TEXTO PROPORCIONADO
★ ★ ★ ★
La teoría de la evolución por selección natural explica que las especies cambian con el tiempo gracias a la variabilidad genética presente en sus poblaciones. En el caso del maíz, durante miles de años las plantas mejor adaptadas al ambiente sobrevivieron, se reprodujeron y transmitieron sus genes, mientras que las menos aptas desaparecieron. Este proceso permanente de selección, impulsado por mutaciones aleatorias en los genes —producidas por factores ambientales o errores de replicación del ADN— configuró la diversidad de las poblaciones silvestres de maíz antes de su domesticación.
El genoma del maíz, compuesto por 10 pares de cromosomas y cerca de 40.000 genes, se construye con miles de secuencias formadas por las bases A, C, G y T. Cada gen posee variantes —alelos— que aportan información distinta, y la presencia de múltiples alelos dentro de una población incrementa su diversidad genética. Hoy, gracias al mapeo de numerosos genomas de maíz, la ciencia ha logrado un plano detallado de su estructura genética para identificar genes relacionados con características clave, como rendimiento, resistencia a plagas y tolerancia al estrés. Sin embargo, descifrar cómo interactúan los genes entre sí sigue siendo un gran desafío para avanzar en variedades más productivas y adaptadas a cambios ambientales acelerados.

El maíz moderno proviene del teosinte, gramínea silvestre domesticada hace unos 9.000 años. Las comunidades sedentarias seleccionaron plantas con mazorcas más grandes y granos suaves, y con su expansión por Mesoamérica y posteriormente por el continente, surgieron variedades criollas con una enorme diversidad genética y adaptación local. Aunque estas variedades son valiosas, suelen tener rendimientos bajos frente al manejo agronómico moderno, a diferencia de los híbridos desarrollados desde mediados del siglo XX, que ofrecen mayor uniformidad y productividad.
Los maíces transgénicos constituyen hoy una parte significativa de la producción mundial. Más del 90 % del maíz sembrado en Estados Unidos, Brasil y Argentina utiliza semillas OGM, principalmente resistentes al herbicida glifosato o a insectos como el gusano cogollero y el barrenador (maíces Bt). Estas variedades reducen pérdidas —que pueden alcanzar el 70 % sin control— y disminuyen el uso de insecticidas, lo que supone beneficios productivos y ambientales. Sin embargo, siempre existe el riesgo de que insectos o malezas evolucionen resistencia, por lo que se recomiendan estrategias como sembrar franjas de maíz convencional alrededor de los lotes Bt. También es necesario estudiar los posibles efectos en cadenas tróficas y en la dinámica de plagas emergentes.
★ ★ ★ ★
(Registros tomados de un conjunto de datos)
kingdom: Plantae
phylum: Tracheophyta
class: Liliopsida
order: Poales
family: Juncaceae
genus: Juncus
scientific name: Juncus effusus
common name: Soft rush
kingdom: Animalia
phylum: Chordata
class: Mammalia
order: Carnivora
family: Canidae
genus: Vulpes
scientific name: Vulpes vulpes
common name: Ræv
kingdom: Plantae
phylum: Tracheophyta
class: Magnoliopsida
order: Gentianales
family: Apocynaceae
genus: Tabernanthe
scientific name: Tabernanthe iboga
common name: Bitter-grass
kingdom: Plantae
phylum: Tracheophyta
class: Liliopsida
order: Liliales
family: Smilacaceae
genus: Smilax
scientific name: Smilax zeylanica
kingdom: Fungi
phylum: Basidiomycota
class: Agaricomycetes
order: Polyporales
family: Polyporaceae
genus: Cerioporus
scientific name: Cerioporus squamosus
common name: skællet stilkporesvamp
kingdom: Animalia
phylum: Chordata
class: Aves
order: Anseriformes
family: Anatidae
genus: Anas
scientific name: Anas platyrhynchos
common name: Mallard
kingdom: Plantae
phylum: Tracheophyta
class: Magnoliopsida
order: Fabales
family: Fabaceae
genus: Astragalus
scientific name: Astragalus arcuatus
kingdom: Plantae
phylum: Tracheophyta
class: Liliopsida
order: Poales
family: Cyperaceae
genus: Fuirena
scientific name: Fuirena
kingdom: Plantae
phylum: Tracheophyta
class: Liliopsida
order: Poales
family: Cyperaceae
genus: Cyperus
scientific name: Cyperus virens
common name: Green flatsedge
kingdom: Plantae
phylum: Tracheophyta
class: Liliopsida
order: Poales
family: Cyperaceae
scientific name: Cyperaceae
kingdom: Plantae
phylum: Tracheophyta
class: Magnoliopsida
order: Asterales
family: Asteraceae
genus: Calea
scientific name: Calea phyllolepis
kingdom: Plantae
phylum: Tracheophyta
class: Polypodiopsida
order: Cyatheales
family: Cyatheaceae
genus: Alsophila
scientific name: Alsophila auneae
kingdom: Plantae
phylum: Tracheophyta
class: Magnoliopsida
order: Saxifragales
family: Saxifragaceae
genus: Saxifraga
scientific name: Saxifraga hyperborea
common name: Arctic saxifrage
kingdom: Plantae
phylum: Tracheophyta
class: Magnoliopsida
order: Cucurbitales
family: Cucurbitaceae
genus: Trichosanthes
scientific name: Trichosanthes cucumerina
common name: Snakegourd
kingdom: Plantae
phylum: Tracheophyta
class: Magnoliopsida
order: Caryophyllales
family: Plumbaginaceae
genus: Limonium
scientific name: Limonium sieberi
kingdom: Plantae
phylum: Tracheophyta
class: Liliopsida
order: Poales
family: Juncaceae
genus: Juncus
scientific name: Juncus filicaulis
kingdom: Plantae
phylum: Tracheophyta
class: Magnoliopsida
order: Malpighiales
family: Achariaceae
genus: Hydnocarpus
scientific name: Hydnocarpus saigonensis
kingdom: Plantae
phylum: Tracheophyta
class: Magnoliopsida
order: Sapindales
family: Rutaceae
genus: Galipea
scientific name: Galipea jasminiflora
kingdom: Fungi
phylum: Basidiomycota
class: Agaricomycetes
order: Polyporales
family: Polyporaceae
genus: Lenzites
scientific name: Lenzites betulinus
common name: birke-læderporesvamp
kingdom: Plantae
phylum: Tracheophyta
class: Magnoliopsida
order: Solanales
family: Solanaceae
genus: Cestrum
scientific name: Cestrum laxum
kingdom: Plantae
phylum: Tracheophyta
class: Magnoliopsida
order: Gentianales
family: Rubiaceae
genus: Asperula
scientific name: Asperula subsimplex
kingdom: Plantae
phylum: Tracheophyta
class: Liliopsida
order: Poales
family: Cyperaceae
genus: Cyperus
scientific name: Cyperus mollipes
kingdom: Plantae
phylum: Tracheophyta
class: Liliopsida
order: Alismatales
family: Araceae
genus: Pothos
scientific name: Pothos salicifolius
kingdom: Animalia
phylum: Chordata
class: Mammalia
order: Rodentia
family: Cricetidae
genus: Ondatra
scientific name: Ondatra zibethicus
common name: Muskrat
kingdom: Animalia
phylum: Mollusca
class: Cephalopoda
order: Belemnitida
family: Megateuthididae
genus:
★ ★ ★ ★
EJERCICIOS PROPUESTOS
1) Indica si cada afirmación concuerda con el texto sobre el maíz y cita las palabras exactas que lo deciden. (a) El genoma del maíz está compuesto por 10 pares de cromosomas. (b) El teosinte fue domesticado hace unos 20.000 años. (c) Las variedades criollas suelen tener rendimientos más altos que los híbridos frente al manejo agronómico moderno.
2) Copia sin cambios el tramo del texto sobre el maíz que va desde "El maíz moderno" hasta "uniformidad y productividad.".

RESULTADOS POR TAREA
1)
(a) Sí: "El genoma del maíz, compuesto por 10 pares de cromosomas y cerca de 40.000 genes".
(b) No: "gramínea silvestre domesticada hace unos 9.000 años".
(c) No: "suelen tener rendimientos bajos frente al manejo agronómico moderno, a diferencia de los híbridos desarrollados desde mediados del siglo XX, que ofrecen mayor uniformidad y productividad".

2)
El maíz moderno proviene del teosinte, gramínea silvestre domesticada hace unos 9.000 años. Las comunidades sedentarias seleccionaron plantas con mazorcas más grandes y granos suaves, y con su expansión por Mesoamérica y posteriormente por el continente, surgieron variedades criollas con una enorme diversidad genética y adaptación local. Aunque estas variedades son valiosas, suelen tener rendimientos bajos frente al manejo agronómico moderno, a diferencia de los híbridos desarrollados desde mediados del siglo XX, que ofrecen mayor uniformidad y productividad.